Anyway, so these return-to-office movements mean a return to the commute – which is not too bad. The trains are not overly crowded, and people only occasionally make horrendous coughing sounds in my vicinity, and the V/Line mostly runs on time. And the bonus is, now that I live in the back of beyond, my commute opens up a potentially glorious extra hour of productivity where I can pop open my laptop and achieve work goals while the countryside whizzes by.
But the reality is this is actually impossible. The V/Line does not have Wi-Fi – free or otherwise – and attempting to use your own internet connection is a good way to discover which parts of Victoria have terrible internet coverage. When I hook up my laptop to my mobile hotspot – even though I’m forking out for the fancy Telstra network – it drops out for most of the trip.
So instead of using this travel time to tick some work boxes, I’m sitting there waiting for websites to load and staring at the paddocks out the window.
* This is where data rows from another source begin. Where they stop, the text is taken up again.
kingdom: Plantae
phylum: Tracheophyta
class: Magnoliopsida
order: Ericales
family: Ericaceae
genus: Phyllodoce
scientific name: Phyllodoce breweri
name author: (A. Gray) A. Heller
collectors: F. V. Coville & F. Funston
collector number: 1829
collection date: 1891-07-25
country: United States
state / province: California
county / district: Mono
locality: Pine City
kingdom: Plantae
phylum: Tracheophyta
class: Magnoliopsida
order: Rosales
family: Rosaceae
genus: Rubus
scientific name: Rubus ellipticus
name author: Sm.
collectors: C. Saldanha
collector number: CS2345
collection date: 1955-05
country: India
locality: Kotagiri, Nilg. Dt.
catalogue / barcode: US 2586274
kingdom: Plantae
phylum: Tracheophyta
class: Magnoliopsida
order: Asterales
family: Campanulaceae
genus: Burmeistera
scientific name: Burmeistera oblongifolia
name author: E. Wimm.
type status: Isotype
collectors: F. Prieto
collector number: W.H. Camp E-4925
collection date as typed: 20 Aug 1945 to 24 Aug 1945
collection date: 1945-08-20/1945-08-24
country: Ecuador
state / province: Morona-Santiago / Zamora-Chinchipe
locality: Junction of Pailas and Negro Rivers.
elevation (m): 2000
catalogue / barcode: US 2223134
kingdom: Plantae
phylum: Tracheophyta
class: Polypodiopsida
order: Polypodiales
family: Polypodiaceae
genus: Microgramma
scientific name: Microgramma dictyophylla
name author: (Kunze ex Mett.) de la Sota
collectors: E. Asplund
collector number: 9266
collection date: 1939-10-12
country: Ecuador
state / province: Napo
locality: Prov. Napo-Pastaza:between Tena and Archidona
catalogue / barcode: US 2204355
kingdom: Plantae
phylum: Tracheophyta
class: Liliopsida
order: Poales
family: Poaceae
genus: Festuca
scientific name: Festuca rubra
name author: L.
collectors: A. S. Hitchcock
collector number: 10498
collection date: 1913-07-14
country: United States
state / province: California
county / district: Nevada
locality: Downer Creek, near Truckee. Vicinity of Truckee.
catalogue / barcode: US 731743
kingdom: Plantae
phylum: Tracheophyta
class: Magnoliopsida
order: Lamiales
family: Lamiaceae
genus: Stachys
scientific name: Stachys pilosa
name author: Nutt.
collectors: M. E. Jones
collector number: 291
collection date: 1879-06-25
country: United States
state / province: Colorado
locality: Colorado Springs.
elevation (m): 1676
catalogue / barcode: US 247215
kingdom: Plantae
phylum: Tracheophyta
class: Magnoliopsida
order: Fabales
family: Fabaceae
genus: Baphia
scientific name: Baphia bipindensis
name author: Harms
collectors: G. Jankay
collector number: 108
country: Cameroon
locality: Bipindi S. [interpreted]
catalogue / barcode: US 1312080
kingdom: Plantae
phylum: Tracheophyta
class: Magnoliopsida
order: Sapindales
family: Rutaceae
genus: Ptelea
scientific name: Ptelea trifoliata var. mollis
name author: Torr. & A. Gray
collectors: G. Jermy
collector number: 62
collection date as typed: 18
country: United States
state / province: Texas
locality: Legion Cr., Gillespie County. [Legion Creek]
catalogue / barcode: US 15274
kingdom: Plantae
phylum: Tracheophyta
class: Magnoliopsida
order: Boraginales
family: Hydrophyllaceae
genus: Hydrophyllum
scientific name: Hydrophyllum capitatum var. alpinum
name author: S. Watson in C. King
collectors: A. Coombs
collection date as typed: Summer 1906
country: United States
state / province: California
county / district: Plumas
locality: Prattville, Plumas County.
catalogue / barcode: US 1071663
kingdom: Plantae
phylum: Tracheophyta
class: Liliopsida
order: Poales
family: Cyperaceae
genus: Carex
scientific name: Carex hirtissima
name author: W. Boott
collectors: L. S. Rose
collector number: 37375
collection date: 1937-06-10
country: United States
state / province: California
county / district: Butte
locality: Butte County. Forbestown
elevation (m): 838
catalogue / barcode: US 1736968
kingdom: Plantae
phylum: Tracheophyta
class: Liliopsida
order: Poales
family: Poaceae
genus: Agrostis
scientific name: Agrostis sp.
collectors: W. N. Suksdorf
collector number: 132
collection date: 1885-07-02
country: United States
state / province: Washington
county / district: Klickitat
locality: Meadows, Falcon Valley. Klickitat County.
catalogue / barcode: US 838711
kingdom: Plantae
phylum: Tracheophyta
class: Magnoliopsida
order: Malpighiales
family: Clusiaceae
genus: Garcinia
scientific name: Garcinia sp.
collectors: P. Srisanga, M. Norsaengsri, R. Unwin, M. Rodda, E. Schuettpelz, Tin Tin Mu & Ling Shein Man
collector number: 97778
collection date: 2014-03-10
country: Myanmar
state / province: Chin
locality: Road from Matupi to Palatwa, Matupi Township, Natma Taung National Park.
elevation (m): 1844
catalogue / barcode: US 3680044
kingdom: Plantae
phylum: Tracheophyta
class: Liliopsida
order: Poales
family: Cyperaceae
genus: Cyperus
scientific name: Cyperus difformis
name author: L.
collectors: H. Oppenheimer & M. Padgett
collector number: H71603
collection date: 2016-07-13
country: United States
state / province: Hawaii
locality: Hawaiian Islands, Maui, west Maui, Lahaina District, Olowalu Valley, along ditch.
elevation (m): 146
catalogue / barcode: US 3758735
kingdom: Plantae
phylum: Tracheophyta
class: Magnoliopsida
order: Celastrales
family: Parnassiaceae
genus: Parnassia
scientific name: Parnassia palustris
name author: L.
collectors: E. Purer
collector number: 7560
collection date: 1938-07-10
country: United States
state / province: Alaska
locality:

Not the best use of my time, although I did see two Shetland ponies wearing coats yesterday, so that was pretty cute.
Surely it’s time for VLine to chug into the 21st century and install free Wi-Fi on all their trains. It seems a startling oversight that this is not already a thing – some state Liberals promised it several years ago but it never took off – but I think the time is right now that much of Melbourne’s population has left the city for our beautiful regions.
I’m not asking for much – I can cope with the fact that a V/Line inspector is never going to bow courteously after checking my ticket, and I will never be offered an ice-cold can of Sapporo to enjoy on my trip, but providing free Wi-Fi could make up for these rail fails and make V/Line a train system Victorians can be truly proud of – and productive on.